### Données fournies
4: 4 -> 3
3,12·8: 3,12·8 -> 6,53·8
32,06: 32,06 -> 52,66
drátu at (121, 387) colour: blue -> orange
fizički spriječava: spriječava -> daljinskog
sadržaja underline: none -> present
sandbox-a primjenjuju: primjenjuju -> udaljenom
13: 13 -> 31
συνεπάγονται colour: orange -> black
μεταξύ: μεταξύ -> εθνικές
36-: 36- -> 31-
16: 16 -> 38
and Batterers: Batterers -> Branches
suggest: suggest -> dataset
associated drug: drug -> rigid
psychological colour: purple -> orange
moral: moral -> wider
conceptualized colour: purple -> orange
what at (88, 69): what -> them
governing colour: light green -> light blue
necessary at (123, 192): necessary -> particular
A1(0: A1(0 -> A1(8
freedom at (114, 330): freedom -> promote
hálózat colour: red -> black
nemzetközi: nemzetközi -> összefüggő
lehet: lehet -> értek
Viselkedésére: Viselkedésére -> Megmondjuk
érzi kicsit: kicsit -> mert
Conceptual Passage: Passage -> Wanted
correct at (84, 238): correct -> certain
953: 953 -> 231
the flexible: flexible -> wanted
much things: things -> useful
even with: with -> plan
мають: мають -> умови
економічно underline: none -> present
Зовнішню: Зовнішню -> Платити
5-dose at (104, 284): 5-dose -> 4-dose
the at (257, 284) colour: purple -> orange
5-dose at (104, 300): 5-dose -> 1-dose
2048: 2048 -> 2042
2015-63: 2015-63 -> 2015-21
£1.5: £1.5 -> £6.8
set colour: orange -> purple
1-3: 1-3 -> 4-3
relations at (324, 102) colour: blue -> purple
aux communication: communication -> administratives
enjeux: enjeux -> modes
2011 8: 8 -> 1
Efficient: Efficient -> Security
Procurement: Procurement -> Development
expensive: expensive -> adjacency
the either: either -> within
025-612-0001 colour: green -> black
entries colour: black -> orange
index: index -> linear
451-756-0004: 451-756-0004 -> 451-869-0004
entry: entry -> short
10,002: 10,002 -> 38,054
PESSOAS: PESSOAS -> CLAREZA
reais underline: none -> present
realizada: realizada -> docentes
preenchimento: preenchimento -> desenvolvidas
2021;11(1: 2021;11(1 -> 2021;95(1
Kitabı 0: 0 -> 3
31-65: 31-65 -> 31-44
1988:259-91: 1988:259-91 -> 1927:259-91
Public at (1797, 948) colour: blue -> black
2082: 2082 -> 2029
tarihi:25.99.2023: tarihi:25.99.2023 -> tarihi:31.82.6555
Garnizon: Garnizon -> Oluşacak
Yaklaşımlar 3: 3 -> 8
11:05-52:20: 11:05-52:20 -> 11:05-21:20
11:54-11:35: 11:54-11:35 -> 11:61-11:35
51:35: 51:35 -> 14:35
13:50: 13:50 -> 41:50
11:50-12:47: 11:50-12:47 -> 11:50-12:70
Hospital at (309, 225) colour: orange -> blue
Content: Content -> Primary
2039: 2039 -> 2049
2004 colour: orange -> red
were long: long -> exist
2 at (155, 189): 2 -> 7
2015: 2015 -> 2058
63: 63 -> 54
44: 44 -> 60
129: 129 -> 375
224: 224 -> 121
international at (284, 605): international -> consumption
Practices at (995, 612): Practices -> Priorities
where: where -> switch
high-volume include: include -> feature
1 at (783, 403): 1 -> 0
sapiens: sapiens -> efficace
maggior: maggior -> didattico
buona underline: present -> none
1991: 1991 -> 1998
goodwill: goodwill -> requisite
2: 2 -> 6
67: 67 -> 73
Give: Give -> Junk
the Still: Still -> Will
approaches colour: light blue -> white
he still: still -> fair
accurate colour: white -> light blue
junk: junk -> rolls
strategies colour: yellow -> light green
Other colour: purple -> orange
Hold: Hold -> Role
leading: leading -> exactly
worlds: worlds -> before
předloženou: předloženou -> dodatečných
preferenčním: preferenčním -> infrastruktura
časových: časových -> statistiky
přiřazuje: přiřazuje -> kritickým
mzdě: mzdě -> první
######
Énoncé:
Recopiez à l'identique l'ensemble des lignes des listes de modifications ci-dessus.

Réponse complète:
4: 4 -> 3
3,12·8: 3,12·8 -> 6,53·8
32,06: 32,06 -> 52,66
drátu at (121, 387) colour: blue -> orange
fizički spriječava: spriječava -> daljinskog
sadržaja underline: none -> present
sandbox-a primjenjuju: primjenjuju -> udaljenom
13: 13 -> 31
συνεπάγονται colour: orange -> black
μεταξύ: μεταξύ -> εθνικές
36-: 36- -> 31-
16: 16 -> 38
and Batterers: Batterers -> Branches
suggest: suggest -> dataset
associated drug: drug -> rigid
psychological colour: purple -> orange
moral: moral -> wider
conceptualized colour: purple -> orange
what at (88, 69): what -> them
governing colour: light green -> light blue
necessary at (123, 192): necessary -> particular
A1(0: A1(0 -> A1(8
freedom at (114, 330): freedom -> promote
hálózat colour: red -> black
nemzetközi: nemzetközi -> összefüggő
lehet: lehet -> értek
Viselkedésére: Viselkedésére -> Megmondjuk
érzi kicsit: kicsit -> mert
Conceptual Passage: Passage -> Wanted
correct at (84, 238): correct -> certain
953: 953 -> 231
the flexible: flexible -> wanted
much things: things -> useful
even with: with -> plan
мають: мають -> умови
економічно underline: none -> present
Зовнішню: Зовнішню -> Платити
5-dose at (104, 284): 5-dose -> 4-dose
the at (257, 284) colour: purple -> orange
5-dose at (104, 300): 5-dose -> 1-dose
2048: 2048 -> 2042
2015-63: 2015-63 -> 2015-21
£1.5: £1.5 -> £6.8
set colour: orange -> purple
1-3: 1-3 -> 4-3
relations at (324, 102) colour: blue -> purple
aux communication: communication -> administratives
enjeux: enjeux -> modes
2011 8: 8 -> 1
Efficient: Efficient -> Security
Procurement: Procurement -> Development
expensive: expensive -> adjacency
the either: either -> within
025-612-0001 colour: green -> black
entries colour: black -> orange
index: index -> linear
451-756-0004: 451-756-0004 -> 451-869-0004
entry: entry -> short
10,002: 10,002 -> 38,054
PESSOAS: PESSOAS -> CLAREZA
reais underline: none -> present
realizada: realizada -> docentes
preenchimento: preenchimento -> desenvolvidas
2021;11(1: 2021;11(1 -> 2021;95(1
Kitabı 0: 0 -> 3
31-65: 31-65 -> 31-44
1988:259-91: 1988:259-91 -> 1927:259-91
Public at (1797, 948) colour: blue -> black
2082: 2082 -> 2029
tarihi:25.99.2023: tarihi:25.99.2023 -> tarihi:31.82.6555
Garnizon: Garnizon -> Oluşacak
Yaklaşımlar 3: 3 -> 8
11:05-52:20: 11:05-52:20 -> 11:05-21:20
11:54-11:35: 11:54-11:35 -> 11:61-11:35
51:35: 51:35 -> 14:35
13:50: 13:50 -> 41:50
11:50-12:47: 11:50-12:47 -> 11:50-12:70
Hospital at (309, 225) colour: orange -> blue
Content: Content -> Primary
2039: 2039 -> 2049
2004 colour: orange -> red
were long: long -> exist
2 at (155, 189): 2 -> 7
2015: 2015 -> 2058
63: 63 -> 54
44: 44 -> 60
129: 129 -> 375
224: 224 -> 121
international at (284, 605): international -> consumption
Practices at (995, 612): Practices -> Priorities
where: where -> switch
high-volume include: include -> feature
1 at (783, 403): 1 -> 0
sapiens: sapiens -> efficace
maggior: maggior -> didattico
buona underline: present -> none
1991: 1991 -> 1998
goodwill: goodwill -> requisite
2: 2 -> 6
67: 67 -> 73
Give: Give -> Junk
the Still: Still -> Will
approaches colour: light blue -> white
he still: still -> fair
accurate colour: white -> light blue
junk: junk -> rolls
strategies colour: yellow -> light green
Other colour: purple -> orange
Hold: Hold -> Role
leading: leading -> exactly
worlds: worlds -> before
předloženou: předloženou -> dodatečných
preferenčním: preferenčním -> infrastruktura
časových: časových -> statistiky
přiřazuje: přiřazuje -> kritickým
mzdě: mzdě -> první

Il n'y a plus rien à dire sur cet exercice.